Sent from my iPhone using Tapatalk


----------



## Andy Thurston (15 Oct 2015)

personally I work on the whole tank but if flow round the tank is good i don't think you need to


----------



## flygja (16 Oct 2015)

I'd just calculate the total tank volume, easier than trying to estimate the volume of hardscape, plants, filter media etc etc.


----------



## ChilliPepper (19 Oct 2015)

Thank you all. I will have to look for a powerhead. 

I need a quiet one as I am so pleased with my Fluval 306 filter, it is incredibly quiet, so don't want something to turn the tank into a noisy thing.


----------



## ScottW (19 Oct 2015)

I put a Fluval Sea C2 in mine at the weekend, it's silent and very compact. 

http://www.amazon.co.uk/Fluval-SEA-Circulation-Pump-1600LPH/dp/B009XSGI9C 


Sent from my iPhone using Tapatalk


----------



## Paul Kettless (21 Oct 2015)

I have had a  Jeboa rw4 in one of my previous tanks, also quiet, and shifts a lot of water, has a controller too, so you can play with the flow patterns. strength etc.


----------



## Jake101 (21 Oct 2015)

You can also test the turnover rate in reality, if you want to, by letting the filter pump water to e.g. 1 liter box. Take time and then you can calculate the litres / hour. The pumping height affects a lot, so make sure that it is the same as in your aquarium.


----------



## herezor (5 Nov 2015)

Jake101 said:


> You can also test the turnover rate in reality, if you want to, by letting the filter pump water to e.g. 1 liter box. Take time and then you can calculate the litres / hour. The pumping height affects a lot, so make sure that it is the same as in your aquarium.

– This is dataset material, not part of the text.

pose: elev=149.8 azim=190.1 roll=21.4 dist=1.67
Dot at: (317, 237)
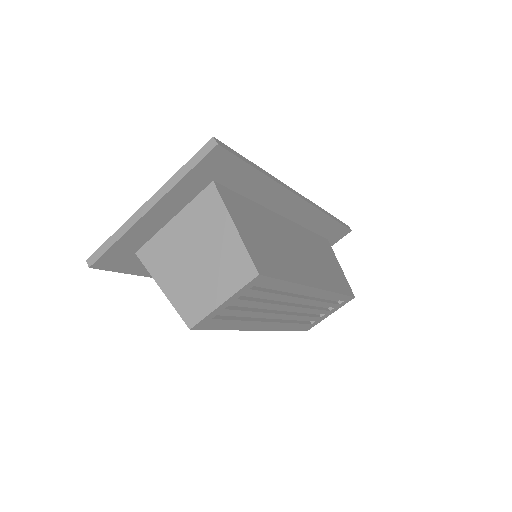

If you do that, what would be the recommended turnover?. I guess the 10x rule does not apply anymore in such case. Is it back to 3x or 5x or what?

Cheers

Pedro


----------



## ian_m (5 Nov 2015)

The x10 rule is based upon the rate stated on the box rather than the actual flow which will be less, especially if dirty.

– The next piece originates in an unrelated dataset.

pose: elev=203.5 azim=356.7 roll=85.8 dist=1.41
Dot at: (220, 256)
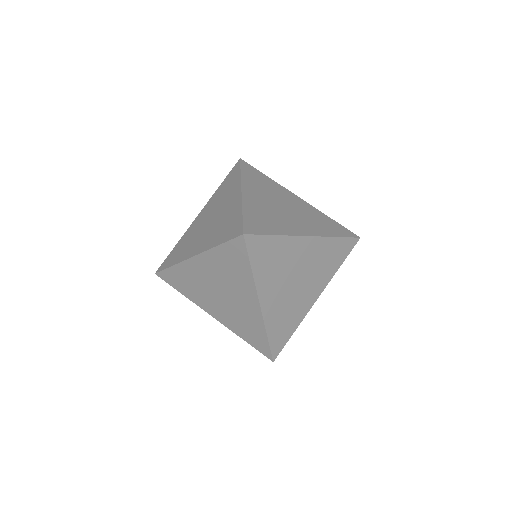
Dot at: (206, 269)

Most decent filter manufacturers often quote the actual rate hidden away in the user manual. Here are the figures for JBL e1500 (1400l/h), e900 (900l/h) and e700 (700l/h) from the user manual.


----------



## LondonDragon (5 Nov 2015)

Filter turnover you don't necessary need 10X, you need enough flow around the tank to get the CO2 and nutrients to all the plants. Even having 10X turnover but with incorrect positioned spraybars or hardscape blocking the flow, you will still have problems. You just need to ensure the flow around the tank is adequate, a good method is to move your dropchecker around the tank every couple of days and monitor the reaction in various places to ensure that indeed the flow looks good.


----------